EXERCISE INSTRUCTIONS >>
Return only that part of the material below which starts with the line containing "19: (184, 184)" and goes on through the line containing "45: (98, 43)", restated exactly.

INPUT MATERIAL >>

# # # #

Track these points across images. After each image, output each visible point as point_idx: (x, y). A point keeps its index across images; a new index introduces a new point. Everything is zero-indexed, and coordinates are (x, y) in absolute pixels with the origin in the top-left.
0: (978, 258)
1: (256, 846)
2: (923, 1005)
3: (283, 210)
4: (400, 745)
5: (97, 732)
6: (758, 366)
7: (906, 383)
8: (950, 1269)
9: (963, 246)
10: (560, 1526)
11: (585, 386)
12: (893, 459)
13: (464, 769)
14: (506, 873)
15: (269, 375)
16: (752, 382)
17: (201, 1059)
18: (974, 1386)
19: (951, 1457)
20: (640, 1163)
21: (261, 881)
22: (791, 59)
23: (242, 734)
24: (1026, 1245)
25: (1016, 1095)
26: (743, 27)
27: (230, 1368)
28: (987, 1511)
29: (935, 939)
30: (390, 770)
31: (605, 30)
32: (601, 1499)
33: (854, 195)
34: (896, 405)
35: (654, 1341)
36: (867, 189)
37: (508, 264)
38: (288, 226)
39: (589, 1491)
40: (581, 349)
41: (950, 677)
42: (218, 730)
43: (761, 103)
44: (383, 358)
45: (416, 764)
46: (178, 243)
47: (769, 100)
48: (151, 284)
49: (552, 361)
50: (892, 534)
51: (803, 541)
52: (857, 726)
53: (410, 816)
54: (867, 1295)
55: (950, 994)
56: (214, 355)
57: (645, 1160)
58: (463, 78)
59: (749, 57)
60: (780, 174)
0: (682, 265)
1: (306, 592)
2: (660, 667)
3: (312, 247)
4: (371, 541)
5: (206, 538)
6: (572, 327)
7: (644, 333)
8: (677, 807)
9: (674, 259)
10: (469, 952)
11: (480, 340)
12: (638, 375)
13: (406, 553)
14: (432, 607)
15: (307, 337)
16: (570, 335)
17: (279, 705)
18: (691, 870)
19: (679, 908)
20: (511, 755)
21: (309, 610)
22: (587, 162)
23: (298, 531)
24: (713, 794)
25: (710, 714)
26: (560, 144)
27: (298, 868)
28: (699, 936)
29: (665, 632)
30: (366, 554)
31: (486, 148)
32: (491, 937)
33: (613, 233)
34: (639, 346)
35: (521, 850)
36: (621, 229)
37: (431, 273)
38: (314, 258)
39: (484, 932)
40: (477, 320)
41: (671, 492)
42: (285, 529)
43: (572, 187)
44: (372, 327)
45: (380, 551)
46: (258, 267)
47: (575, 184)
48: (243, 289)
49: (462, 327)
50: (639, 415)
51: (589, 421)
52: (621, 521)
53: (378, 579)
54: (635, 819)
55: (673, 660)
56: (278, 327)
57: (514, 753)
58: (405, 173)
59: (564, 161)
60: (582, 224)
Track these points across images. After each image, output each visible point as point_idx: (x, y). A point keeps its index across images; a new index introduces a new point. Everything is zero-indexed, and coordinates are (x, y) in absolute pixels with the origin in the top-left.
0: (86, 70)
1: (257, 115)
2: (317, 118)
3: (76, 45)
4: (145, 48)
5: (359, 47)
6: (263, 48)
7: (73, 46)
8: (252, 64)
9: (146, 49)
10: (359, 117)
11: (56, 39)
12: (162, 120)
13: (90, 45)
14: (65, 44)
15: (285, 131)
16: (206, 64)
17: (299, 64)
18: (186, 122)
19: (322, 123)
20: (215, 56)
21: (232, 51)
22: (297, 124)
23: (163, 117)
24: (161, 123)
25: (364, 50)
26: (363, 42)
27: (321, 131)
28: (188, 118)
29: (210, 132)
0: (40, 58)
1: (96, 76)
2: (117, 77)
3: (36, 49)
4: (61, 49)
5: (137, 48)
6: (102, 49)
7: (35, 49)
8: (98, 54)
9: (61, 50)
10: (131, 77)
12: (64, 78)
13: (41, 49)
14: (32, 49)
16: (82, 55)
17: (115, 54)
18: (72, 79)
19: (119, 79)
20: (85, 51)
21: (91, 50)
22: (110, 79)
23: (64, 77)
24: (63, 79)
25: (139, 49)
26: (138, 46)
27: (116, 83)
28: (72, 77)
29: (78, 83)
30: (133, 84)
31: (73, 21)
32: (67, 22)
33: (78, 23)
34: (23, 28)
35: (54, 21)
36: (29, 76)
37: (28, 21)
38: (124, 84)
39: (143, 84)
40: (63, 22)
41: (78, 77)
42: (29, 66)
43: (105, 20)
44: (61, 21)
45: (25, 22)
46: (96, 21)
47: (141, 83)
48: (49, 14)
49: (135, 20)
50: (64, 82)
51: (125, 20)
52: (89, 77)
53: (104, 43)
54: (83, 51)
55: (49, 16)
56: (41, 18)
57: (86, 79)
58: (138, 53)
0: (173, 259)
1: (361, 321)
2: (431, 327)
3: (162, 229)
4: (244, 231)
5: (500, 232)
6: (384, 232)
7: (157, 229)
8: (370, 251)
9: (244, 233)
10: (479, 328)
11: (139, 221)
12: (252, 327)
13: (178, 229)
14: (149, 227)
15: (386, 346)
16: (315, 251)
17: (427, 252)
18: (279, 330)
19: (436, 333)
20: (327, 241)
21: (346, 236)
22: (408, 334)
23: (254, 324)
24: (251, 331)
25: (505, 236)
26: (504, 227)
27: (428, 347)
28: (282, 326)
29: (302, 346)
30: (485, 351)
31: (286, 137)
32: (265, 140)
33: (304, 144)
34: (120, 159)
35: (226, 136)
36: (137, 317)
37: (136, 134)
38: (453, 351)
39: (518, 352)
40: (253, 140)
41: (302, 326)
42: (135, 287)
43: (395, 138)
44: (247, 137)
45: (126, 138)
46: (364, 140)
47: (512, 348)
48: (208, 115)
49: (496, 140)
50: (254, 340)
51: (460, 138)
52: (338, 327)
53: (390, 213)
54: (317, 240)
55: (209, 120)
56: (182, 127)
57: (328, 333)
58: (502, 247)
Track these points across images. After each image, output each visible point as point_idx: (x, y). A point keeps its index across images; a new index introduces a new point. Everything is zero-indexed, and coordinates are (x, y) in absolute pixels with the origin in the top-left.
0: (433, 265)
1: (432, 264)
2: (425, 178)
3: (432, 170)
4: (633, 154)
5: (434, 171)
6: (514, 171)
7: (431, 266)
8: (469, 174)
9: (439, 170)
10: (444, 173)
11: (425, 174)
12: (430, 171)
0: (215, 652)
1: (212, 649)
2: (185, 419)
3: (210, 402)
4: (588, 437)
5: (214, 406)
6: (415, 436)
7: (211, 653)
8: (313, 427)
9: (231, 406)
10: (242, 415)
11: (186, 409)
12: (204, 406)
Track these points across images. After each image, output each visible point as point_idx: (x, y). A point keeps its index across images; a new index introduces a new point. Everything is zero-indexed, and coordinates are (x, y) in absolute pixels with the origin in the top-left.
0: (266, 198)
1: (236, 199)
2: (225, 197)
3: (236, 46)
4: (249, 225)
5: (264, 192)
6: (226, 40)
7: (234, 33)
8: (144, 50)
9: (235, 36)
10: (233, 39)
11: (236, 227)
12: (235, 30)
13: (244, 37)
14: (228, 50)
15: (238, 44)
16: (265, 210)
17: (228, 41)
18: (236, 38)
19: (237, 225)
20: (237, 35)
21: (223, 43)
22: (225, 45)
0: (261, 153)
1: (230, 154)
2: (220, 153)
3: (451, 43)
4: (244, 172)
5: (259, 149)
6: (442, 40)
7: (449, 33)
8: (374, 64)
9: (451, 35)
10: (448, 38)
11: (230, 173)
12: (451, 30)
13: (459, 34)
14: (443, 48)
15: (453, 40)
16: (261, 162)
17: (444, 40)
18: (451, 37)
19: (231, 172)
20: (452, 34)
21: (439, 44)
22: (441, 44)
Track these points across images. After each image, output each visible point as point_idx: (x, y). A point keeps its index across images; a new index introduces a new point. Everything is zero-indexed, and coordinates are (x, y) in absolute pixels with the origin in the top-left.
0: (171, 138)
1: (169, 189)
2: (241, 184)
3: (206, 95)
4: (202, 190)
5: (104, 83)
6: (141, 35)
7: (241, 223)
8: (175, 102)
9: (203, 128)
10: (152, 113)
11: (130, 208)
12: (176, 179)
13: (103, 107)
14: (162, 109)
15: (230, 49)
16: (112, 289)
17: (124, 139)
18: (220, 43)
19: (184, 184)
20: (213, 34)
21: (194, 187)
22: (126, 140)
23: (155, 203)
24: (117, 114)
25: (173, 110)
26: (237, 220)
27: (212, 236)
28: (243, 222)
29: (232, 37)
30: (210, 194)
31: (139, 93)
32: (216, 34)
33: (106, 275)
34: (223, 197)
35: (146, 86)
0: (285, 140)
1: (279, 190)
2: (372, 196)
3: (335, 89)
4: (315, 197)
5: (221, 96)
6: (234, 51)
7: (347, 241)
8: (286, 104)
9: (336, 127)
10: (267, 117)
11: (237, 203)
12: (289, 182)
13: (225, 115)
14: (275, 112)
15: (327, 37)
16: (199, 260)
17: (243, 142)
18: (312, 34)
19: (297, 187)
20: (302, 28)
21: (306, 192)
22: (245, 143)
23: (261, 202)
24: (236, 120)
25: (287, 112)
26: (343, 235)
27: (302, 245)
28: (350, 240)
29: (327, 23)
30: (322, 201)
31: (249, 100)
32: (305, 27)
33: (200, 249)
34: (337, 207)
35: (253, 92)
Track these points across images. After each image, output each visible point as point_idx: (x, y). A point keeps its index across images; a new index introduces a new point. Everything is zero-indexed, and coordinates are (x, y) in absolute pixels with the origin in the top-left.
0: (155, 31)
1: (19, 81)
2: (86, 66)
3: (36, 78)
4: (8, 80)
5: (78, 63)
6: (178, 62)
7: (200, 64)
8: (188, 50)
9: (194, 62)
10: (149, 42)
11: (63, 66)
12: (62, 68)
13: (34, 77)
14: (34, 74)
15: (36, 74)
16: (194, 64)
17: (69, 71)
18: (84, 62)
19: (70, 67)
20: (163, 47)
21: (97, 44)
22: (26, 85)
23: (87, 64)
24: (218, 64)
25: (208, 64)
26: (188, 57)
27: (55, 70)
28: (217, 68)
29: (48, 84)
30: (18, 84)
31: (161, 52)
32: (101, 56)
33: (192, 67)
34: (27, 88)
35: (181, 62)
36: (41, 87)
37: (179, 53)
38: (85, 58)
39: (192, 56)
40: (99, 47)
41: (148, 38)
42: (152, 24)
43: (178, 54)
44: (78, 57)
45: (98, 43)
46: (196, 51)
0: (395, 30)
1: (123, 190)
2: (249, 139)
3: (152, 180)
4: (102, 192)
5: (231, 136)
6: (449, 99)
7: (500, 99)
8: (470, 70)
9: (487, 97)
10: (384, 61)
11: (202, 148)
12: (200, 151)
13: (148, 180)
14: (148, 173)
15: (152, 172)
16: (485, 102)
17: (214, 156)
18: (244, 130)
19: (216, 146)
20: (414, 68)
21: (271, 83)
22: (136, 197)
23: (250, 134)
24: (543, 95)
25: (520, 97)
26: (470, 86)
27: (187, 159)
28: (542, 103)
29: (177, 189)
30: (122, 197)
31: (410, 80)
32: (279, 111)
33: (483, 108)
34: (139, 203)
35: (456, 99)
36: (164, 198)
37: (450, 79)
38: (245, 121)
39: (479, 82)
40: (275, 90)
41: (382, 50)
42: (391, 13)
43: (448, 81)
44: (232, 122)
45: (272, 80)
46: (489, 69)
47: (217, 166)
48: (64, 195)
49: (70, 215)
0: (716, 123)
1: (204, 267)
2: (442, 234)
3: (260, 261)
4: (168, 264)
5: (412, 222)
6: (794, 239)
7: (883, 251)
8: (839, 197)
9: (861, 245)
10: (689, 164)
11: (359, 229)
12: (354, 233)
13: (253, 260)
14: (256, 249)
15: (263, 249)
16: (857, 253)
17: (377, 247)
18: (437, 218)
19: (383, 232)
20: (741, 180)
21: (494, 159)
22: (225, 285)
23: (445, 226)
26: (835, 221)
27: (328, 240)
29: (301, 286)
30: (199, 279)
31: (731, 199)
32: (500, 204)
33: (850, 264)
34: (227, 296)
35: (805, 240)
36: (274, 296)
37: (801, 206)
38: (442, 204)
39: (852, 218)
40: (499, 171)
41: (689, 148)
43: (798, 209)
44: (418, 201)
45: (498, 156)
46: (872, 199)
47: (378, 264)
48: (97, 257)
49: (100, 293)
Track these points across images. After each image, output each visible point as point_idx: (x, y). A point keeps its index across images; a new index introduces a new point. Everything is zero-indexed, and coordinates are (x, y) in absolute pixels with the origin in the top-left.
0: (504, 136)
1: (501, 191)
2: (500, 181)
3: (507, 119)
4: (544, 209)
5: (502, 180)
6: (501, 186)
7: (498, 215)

# # # #

ANSWER FOR THE TASK >>
19: (184, 184)
20: (213, 34)
21: (194, 187)
22: (126, 140)
23: (155, 203)
24: (117, 114)
25: (173, 110)
26: (237, 220)
27: (212, 236)
28: (243, 222)
29: (232, 37)
30: (210, 194)
31: (139, 93)
32: (216, 34)
33: (106, 275)
34: (223, 197)
35: (146, 86)
0: (285, 140)
1: (279, 190)
2: (372, 196)
3: (335, 89)
4: (315, 197)
5: (221, 96)
6: (234, 51)
7: (347, 241)
8: (286, 104)
9: (336, 127)
10: (267, 117)
11: (237, 203)
12: (289, 182)
13: (225, 115)
14: (275, 112)
15: (327, 37)
16: (199, 260)
17: (243, 142)
18: (312, 34)
19: (297, 187)
20: (302, 28)
21: (306, 192)
22: (245, 143)
23: (261, 202)
24: (236, 120)
25: (287, 112)
26: (343, 235)
27: (302, 245)
28: (350, 240)
29: (327, 23)
30: (322, 201)
31: (249, 100)
32: (305, 27)
33: (200, 249)
34: (337, 207)
35: (253, 92)
Track these points across images. After each image, output each visible point as point_idx: (x, y). A point keeps its index across images; a new index introduces a new point. Everything is zero-indexed, and coordinates are (x, y) in absolute pixels with the origin in the top-left.
0: (155, 31)
1: (19, 81)
2: (86, 66)
3: (36, 78)
4: (8, 80)
5: (78, 63)
6: (178, 62)
7: (200, 64)
8: (188, 50)
9: (194, 62)
10: (149, 42)
11: (63, 66)
12: (62, 68)
13: (34, 77)
14: (34, 74)
15: (36, 74)
16: (194, 64)
17: (69, 71)
18: (84, 62)
19: (70, 67)
20: (163, 47)
21: (97, 44)
22: (26, 85)
23: (87, 64)
24: (218, 64)
25: (208, 64)
26: (188, 57)
27: (55, 70)
28: (217, 68)
29: (48, 84)
30: (18, 84)
31: (161, 52)
32: (101, 56)
33: (192, 67)
34: (27, 88)
35: (181, 62)
36: (41, 87)
37: (179, 53)
38: (85, 58)
39: (192, 56)
40: (99, 47)
41: (148, 38)
42: (152, 24)
43: (178, 54)
44: (78, 57)
45: (98, 43)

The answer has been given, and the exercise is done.